Page extract →
= Beginning of Section =
Durable Goods Data Points to Flat Economy

It should come as little surprise that durable goods data is inconsistent with economic expansion.   Econintersect further disagrees with the US Census Bureau whose analysis concludes that durable goods sales were down in December 2010 – and believes sales were flat.

However, there was a massive decline in airplane new orders which, if ignored, would lead Econintersect to the conclusion that otherwise durable goods grew.

According to US Census:

New Orders: New orders for manufactured durable goods in December decreased $5.0 billion or 2.5 percent to $191.0 billion, the U.S. Census Bureau announced today. This decrease, down four of the last five months, followed a 0.1 percent November decrease. Excludingtransportation, new orders increased 0.5 percent.  Excluding defense, new orders decreased 2.5 percent.  Transportation equipment, also down four of the last five months, had the largest decrease, $5.8 billion or 12.8 percent to $39.2 billion. This was due to nondefense aircraft and parts, which decreased $5.0 billion.

Shipments: Shipments of manufactured durable goods in December, up three of the last four months, increased $2.8 billion or 1.4 percent to $200.4 billion. This followed a 0.5 percent November increase.  Machinery, up four of the last five months, had the largest increase, $1.7 billion or 6.7 percent to $27.1 billion.
= End of Section =
Supplied information →
= Beginning of Section =
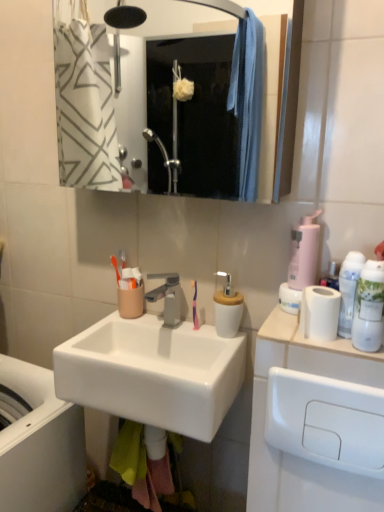
This screenshot has width=384, height=512. Identify the location of free location to the left of purple plastic toothbrush at center. (148, 329).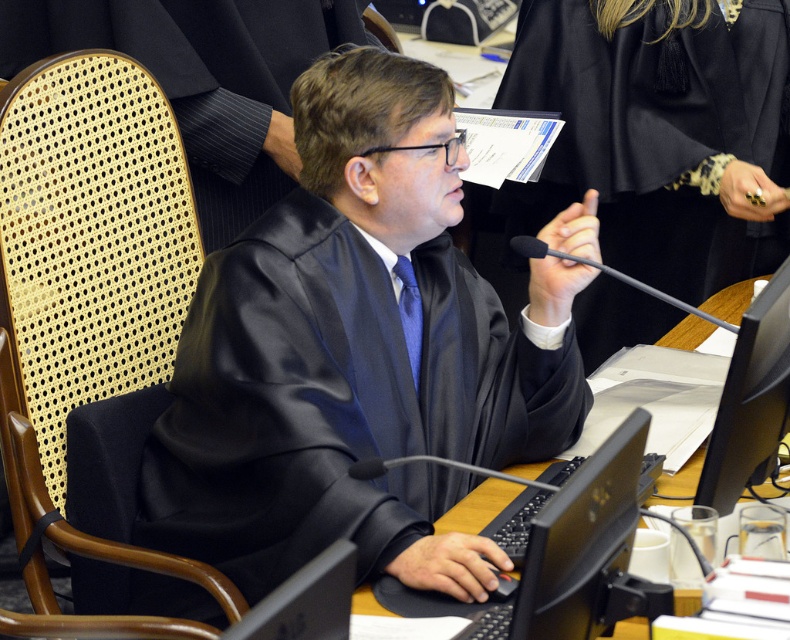
Question: Considering the real-world distances, which object is closest to the black glossy laptop at center?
= End of Section =
Task item A → In the durable goods report, how much did new orders for transportation equipment decrease in December?
Task item B → Summarize the durable goods report in two sentences.
Task item C → Reproduce everything in the durable goods report from "It should come" down to "otherwise durable goods grew.".

Expected output A → $5.8 billion, or 12.8 percent, to $39.2 billion.

Expected output B → Econintersect rejects the US Census Bureau's conclusion that durable goods sales fell in December 2010 and judges them flat, adding that without a massive decline in airplane new orders durable goods would have grown. Census figures show new orders down 2.5 percent to $191.0 billion, largely because nondefense aircraft and parts dropped $5.0 billion, while shipments rose 1.4 percent to $200.4 billion.

Expected output C →
It should come as little surprise that durable goods data is inconsistent with economic expansion.   Econintersect further disagrees with the US Census Bureau whose analysis concludes that durable goods sales were down in December 2010 – and believes sales were flat.

However, there was a massive decline in airplane new orders which, if ignored, would lead Econintersect to the conclusion that otherwise durable goods grew.